DESCRIPTION OF THE TASK:
Format the records below as a Markdown table with the columns Row and Line, giving each nonblank line its own numbered row. Leave the pictures out of the table.

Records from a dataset
□ □ □ □ □ □ □
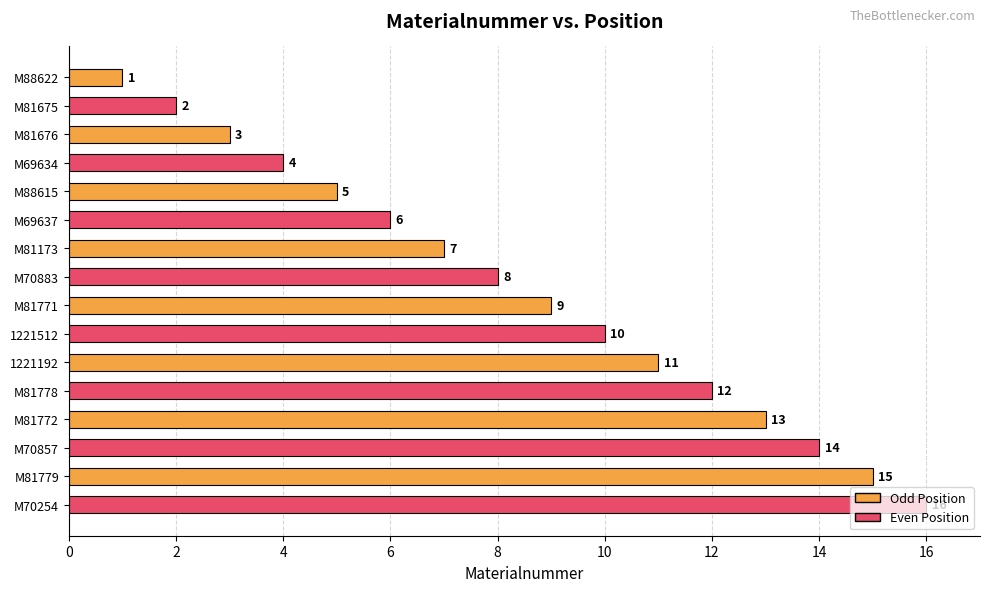

How many data points are less than 9?

8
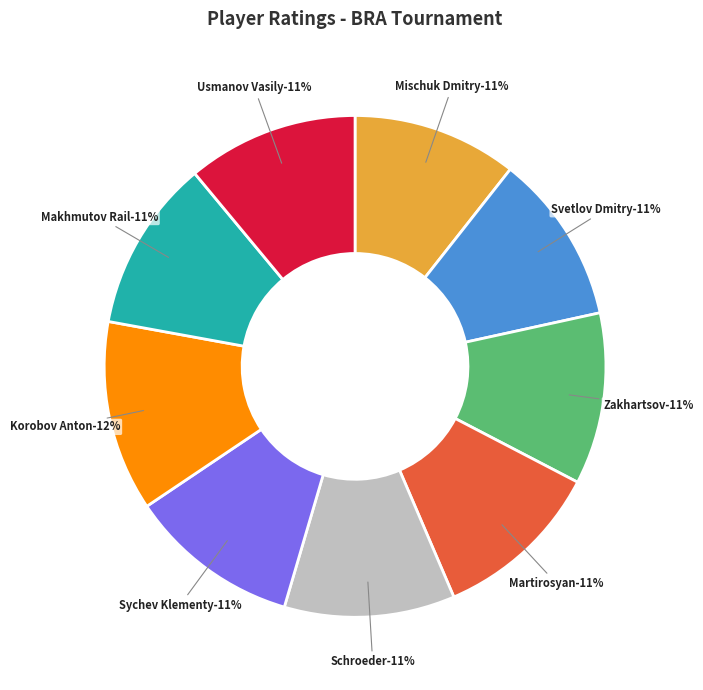

Between Zakhartsov Vladimir and Makhmutov Rail, which is larger?

Makhmutov Rail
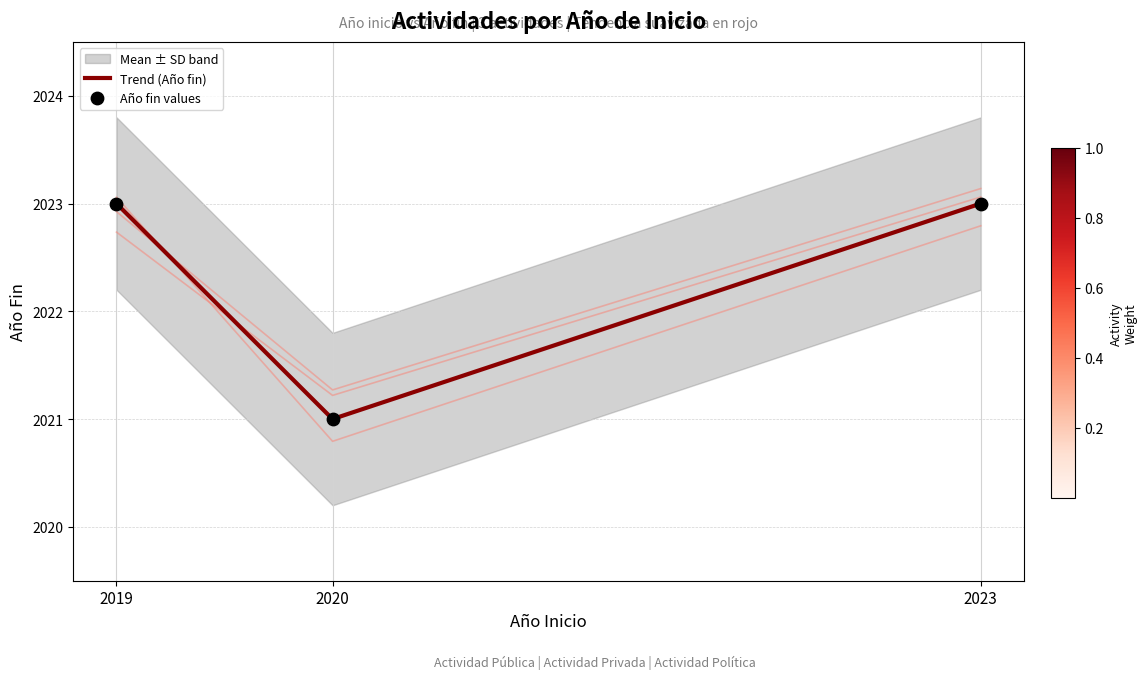

Which series contains the highest Y value?

Trend (Año fin)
□ □ □ □ □ □ □
ANSWER TO THIS PROBLEM:
| Row | Line |
|---|---|
| 1 | How many data points are less than 9? |
| 2 | 8 |
| 3 | Between Zakhartsov Vladimir and Makhmutov Rail, which is larger? |
| 4 | Makhmutov Rail |
| 5 | Which series contains the highest Y value? |
| 6 | Trend (Año fin) |